O julgamento do mérito do agravo regimental apresentado pelo candidato a prefeito Raul Filho, com a intenção de afastar condenação por crime ambiental, estava previsto para acontecer nesta quarta-feira, 24, mas foi adiado porque o TRF1 pediu parecer da Procuradoria da República sobre uma cautelar negada ao republicano.

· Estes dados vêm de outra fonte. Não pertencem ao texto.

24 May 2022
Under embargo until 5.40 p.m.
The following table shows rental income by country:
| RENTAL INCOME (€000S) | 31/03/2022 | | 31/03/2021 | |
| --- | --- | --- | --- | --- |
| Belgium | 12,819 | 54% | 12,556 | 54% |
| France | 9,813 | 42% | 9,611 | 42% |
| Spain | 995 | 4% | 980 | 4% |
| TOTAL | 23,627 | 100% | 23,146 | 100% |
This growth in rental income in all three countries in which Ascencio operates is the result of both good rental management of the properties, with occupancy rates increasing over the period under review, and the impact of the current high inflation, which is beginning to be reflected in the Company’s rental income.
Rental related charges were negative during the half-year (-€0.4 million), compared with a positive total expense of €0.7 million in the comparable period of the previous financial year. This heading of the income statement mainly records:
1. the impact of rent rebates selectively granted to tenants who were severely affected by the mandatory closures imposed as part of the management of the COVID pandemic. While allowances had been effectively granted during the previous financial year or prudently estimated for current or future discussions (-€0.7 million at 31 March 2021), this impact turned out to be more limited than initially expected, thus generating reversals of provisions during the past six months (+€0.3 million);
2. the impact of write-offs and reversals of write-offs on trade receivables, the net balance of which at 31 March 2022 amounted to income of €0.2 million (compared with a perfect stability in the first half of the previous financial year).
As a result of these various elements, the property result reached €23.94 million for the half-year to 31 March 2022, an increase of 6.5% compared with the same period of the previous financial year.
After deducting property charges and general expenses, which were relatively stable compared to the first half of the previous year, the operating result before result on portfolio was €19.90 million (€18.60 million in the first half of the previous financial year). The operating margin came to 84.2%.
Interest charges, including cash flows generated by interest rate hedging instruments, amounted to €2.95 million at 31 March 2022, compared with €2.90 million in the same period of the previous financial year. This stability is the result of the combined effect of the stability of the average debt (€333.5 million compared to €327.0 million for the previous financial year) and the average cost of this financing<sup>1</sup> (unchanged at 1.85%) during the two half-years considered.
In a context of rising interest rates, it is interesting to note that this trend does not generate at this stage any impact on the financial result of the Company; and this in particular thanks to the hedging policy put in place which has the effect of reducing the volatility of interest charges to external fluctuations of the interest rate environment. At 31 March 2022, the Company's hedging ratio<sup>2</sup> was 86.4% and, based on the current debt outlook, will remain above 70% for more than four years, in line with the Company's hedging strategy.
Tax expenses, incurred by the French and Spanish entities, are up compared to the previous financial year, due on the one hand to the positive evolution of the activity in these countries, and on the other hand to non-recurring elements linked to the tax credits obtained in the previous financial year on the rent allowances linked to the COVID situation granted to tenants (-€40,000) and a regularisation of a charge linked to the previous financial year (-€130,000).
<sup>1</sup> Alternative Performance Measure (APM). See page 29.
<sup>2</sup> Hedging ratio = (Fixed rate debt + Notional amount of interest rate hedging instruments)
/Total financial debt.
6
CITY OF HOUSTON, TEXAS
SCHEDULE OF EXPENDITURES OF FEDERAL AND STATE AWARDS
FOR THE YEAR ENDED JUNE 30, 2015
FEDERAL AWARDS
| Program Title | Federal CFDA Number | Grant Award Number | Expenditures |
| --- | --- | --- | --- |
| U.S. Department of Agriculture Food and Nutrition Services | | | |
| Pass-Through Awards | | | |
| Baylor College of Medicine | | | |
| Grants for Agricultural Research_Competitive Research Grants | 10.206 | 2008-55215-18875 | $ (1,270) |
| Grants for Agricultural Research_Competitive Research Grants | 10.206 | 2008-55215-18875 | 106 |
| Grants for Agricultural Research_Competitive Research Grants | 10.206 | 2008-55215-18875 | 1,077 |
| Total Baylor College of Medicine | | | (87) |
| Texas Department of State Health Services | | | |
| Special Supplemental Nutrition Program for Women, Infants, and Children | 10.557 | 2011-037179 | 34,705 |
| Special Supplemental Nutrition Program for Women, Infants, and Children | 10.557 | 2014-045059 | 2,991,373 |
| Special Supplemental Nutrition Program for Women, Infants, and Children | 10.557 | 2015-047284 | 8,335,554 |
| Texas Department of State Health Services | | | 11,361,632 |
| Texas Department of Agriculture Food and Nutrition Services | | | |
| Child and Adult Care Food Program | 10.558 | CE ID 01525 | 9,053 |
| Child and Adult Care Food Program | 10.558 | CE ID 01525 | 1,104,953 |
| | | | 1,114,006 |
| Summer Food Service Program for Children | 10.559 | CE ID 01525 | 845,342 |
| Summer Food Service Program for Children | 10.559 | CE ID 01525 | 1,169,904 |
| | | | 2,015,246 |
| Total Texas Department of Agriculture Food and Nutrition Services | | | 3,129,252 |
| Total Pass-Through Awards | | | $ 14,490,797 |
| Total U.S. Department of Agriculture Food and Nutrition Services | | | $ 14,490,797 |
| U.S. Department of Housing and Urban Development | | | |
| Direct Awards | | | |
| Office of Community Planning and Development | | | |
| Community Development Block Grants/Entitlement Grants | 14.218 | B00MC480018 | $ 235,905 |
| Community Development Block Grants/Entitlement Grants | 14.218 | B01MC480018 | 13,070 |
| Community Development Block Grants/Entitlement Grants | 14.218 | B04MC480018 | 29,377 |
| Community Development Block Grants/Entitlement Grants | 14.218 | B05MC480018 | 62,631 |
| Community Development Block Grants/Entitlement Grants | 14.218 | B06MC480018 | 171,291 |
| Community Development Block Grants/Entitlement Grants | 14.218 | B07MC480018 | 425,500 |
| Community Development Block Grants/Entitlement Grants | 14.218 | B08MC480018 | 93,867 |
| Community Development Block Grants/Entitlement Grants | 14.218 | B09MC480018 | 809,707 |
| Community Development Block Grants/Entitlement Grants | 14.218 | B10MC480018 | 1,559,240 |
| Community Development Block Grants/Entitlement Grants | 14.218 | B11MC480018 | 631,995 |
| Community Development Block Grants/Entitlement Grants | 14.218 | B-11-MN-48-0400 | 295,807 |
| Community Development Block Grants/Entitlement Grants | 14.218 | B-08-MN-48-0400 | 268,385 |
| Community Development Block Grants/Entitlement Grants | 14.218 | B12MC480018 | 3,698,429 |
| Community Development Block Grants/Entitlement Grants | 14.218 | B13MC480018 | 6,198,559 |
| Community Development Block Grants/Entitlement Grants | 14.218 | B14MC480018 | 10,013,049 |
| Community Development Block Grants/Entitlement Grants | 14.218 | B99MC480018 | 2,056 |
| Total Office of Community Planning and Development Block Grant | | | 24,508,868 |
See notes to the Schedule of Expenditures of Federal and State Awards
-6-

Em seguida, Raul ingressou com nova ação de revisão criminal que lhe garantiu, além da suspensão dos efeitos da condenação, sua elegibilidade.
Para o desembargador, apesar da concessão liminar em revisão criminal ser “situação excepcionalíssima”, jurisprudência do Superior Tribunal de Justiça (STJ) pode ser admitido a suspensão da pena “desde que presentes a fumaça do bom direito e o perigo da demora”, que significa o receio que a delonga da decisão judicial cause um dano grave ou de difícil reparação.
Ao examinar os autos, o magistrado diz ter verificado a excepcionalidade como hipótese, devido a urgência, necessidade e relevância. O desembargador Ney Bello, lembrou ainda do habeas corpus concedido pelo STJ, que suspendeu execução da pena até o julgamento da revisão criminal de origem; e da manifestação da Procuradoria da Republica, que segundo ele, se manifestou no mesmo sentido, mas com “fundamentação diversa”.
Na liminar Ney Bello admitiu que a condenação de Raul Filho (PR) gera inelegibilidade nos termos da Lei Ficha Limpa, mas reforçou que a própria Legislação, no seu artigo 26-C, diz que: “o órgão colegiado ao qual couber a apreciação do recurso contra decisões colegiadas poderá, em caráter cautelar, suspender a inelegibilidade sempre que existir plausibilidade da pretensão recursal e desde que a providência tenha sido expressamente requerida, sob pena de preclusão, por ocasião da interposição do recurso”.
Entenda
O ex-prefeito foi condenado por crime ambiental por realizar uma construção sem licença necessária em sua chácara, localizada às margens do lago da usina Luiz Eduardo Magalhães, em Miracema do Tocantins. A condenação revela que a obra no local teria suprimido a vegetação nativa, compactado e impermeabilizado o solo, e influído negativamente na fauna e na regeneração da flora nativa, segundo o Ibama.